**OPDRACHT A:**
Noem alstublieft de datum waarop de rechtbank volgens de passage over het naturalisatieverzoek het beroep ongegrond verklaarde.
**OPDRACHT B:**
Leg in één tot drie zinnen uit waarom de minister het verzoek om naturalisatie afwees, zoals de passage over het naturalisatieverzoek dat vermeldt.
**OPDRACHT C:**
Schrijf het stuk uit de passage over het naturalisatieverzoek opnieuw op. Begin bij de woorden "Afwijzing verzoek naturalisatie", stop na "het hoger beroep." en vervang daarin "[appellant]" door "de verzoeker".

ECLI:NL:RVS:2014:3338

Raad van State

Datum uitspraak
10 september 2014
Publicatiedatum
10 september 2014
Zaaknummer
201311129/1/V6
Instantie
Raad van State
Type
Uitspraak
Procedures
  • Hoger beroep
Rechters
  • H.G. Lubberdink
  • R. van der Spoel
  • E. Steendijk
Vindplaatsen
  • Rechtspraak.nl
AI samenvatting door LexboostAutomatisch gegenereerd

Afwijzing verzoek naturalisatie door staatssecretaris van Veiligheid en Justitie

In deze zaak gaat het om het hoger beroep van [appellant] tegen de uitspraak van de rechtbank Zeeland-West-Brabant, die op 15 oktober 2013 zijn beroep tegen de afwijzing van zijn verzoek om naturalisatie ongegrond verklaarde. Het verzoek was door de minister van Binnenlandse Zaken en Koninkrijksrelaties op 17 mei 2011 afgewezen, omdat de identiteit en nationaliteit van [appellant] niet konden worden vastgesteld met de overgelegde documenten. De staatssecretaris van Veiligheid en Justitie verklaarde het bezwaar van [appellant] ongegrond op 26 maart 2013. De rechtbank bevestigde deze beslissing, wat leidde tot het hoger beroep.

**OEFENGEGEVENS:**

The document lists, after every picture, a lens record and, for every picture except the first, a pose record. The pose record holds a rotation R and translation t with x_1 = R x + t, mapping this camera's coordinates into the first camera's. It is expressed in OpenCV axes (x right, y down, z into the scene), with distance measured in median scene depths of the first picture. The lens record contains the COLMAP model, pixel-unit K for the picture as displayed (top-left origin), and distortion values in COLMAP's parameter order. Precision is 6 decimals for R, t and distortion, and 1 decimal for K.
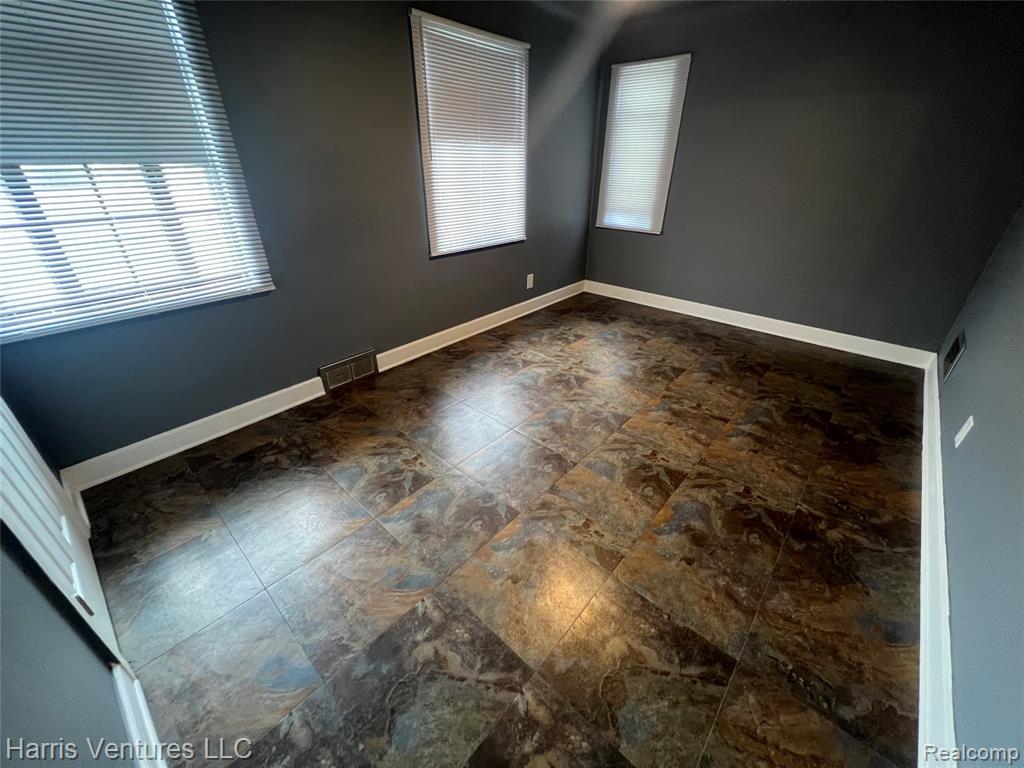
lens RADIAL K [[410.2, 0, 509.3], [0, 410.2, 383.8], [0, 0, 1]] dist [-0.001512, 0.001021]
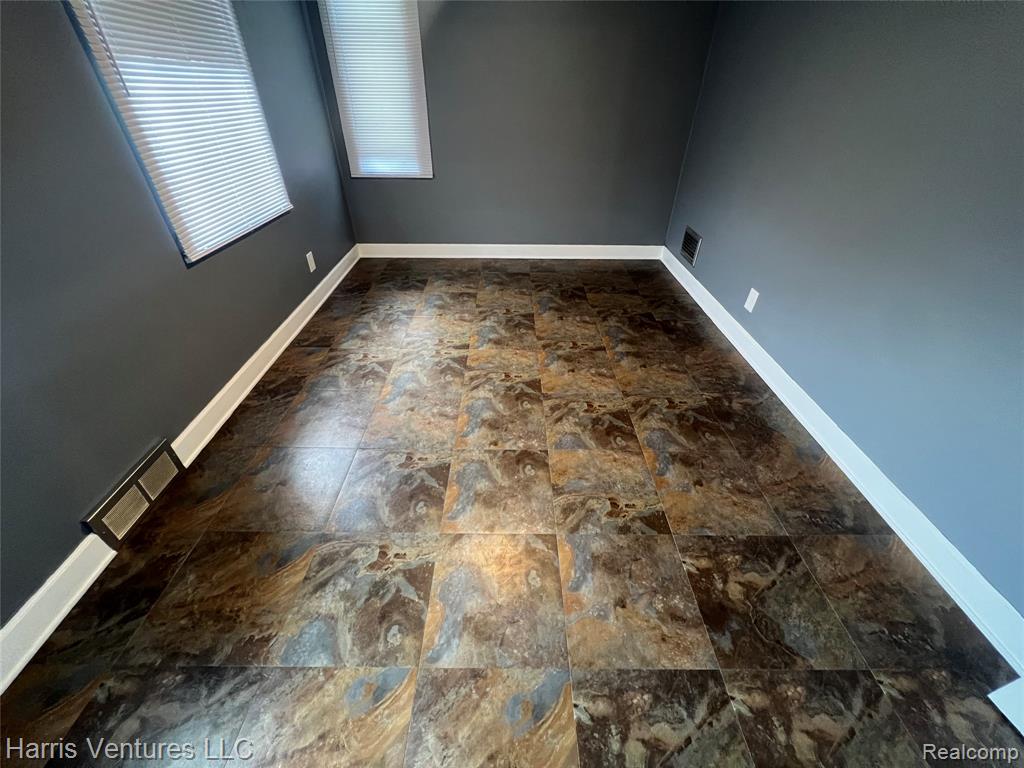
lens RADIAL K [[410.2, 0, 512.1], [0, 410.2, 383.8], [0, 0, 1]] dist [-0.001512, 0.001021]
pose [[0.740885, -0.394169, 0.543802, -0.300690], [0.320377, 0.919029, 0.229661, -0.161423], [-0.590295, 0.004070, 0.807177, 0.268228]]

**ANTWOORDRUIMTE A:**
15 oktober 2013

**ANTWOORDRUIMTE B:**
De minister van Binnenlandse Zaken en Koninkrijksrelaties wees het verzoek op 17 mei 2011 af. De identiteit en nationaliteit van [appellant] konden met de overgelegde documenten niet worden vastgesteld.

**ANTWOORDRUIMTE C:**
Afwijzing verzoek naturalisatie door staatssecretaris van Veiligheid en Justitie

In deze zaak gaat het om het hoger beroep van de verzoeker tegen de uitspraak van de rechtbank Zeeland-West-Brabant, die op 15 oktober 2013 zijn beroep tegen de afwijzing van zijn verzoek om naturalisatie ongegrond verklaarde. Het verzoek was door de minister van Binnenlandse Zaken en Koninkrijksrelaties op 17 mei 2011 afgewezen, omdat de identiteit en nationaliteit van de verzoeker niet konden worden vastgesteld met de overgelegde documenten. De staatssecretaris van Veiligheid en Justitie verklaarde het bezwaar van de verzoeker ongegrond op 26 maart 2013. De rechtbank bevestigde deze beslissing, wat leidde tot het hoger beroep.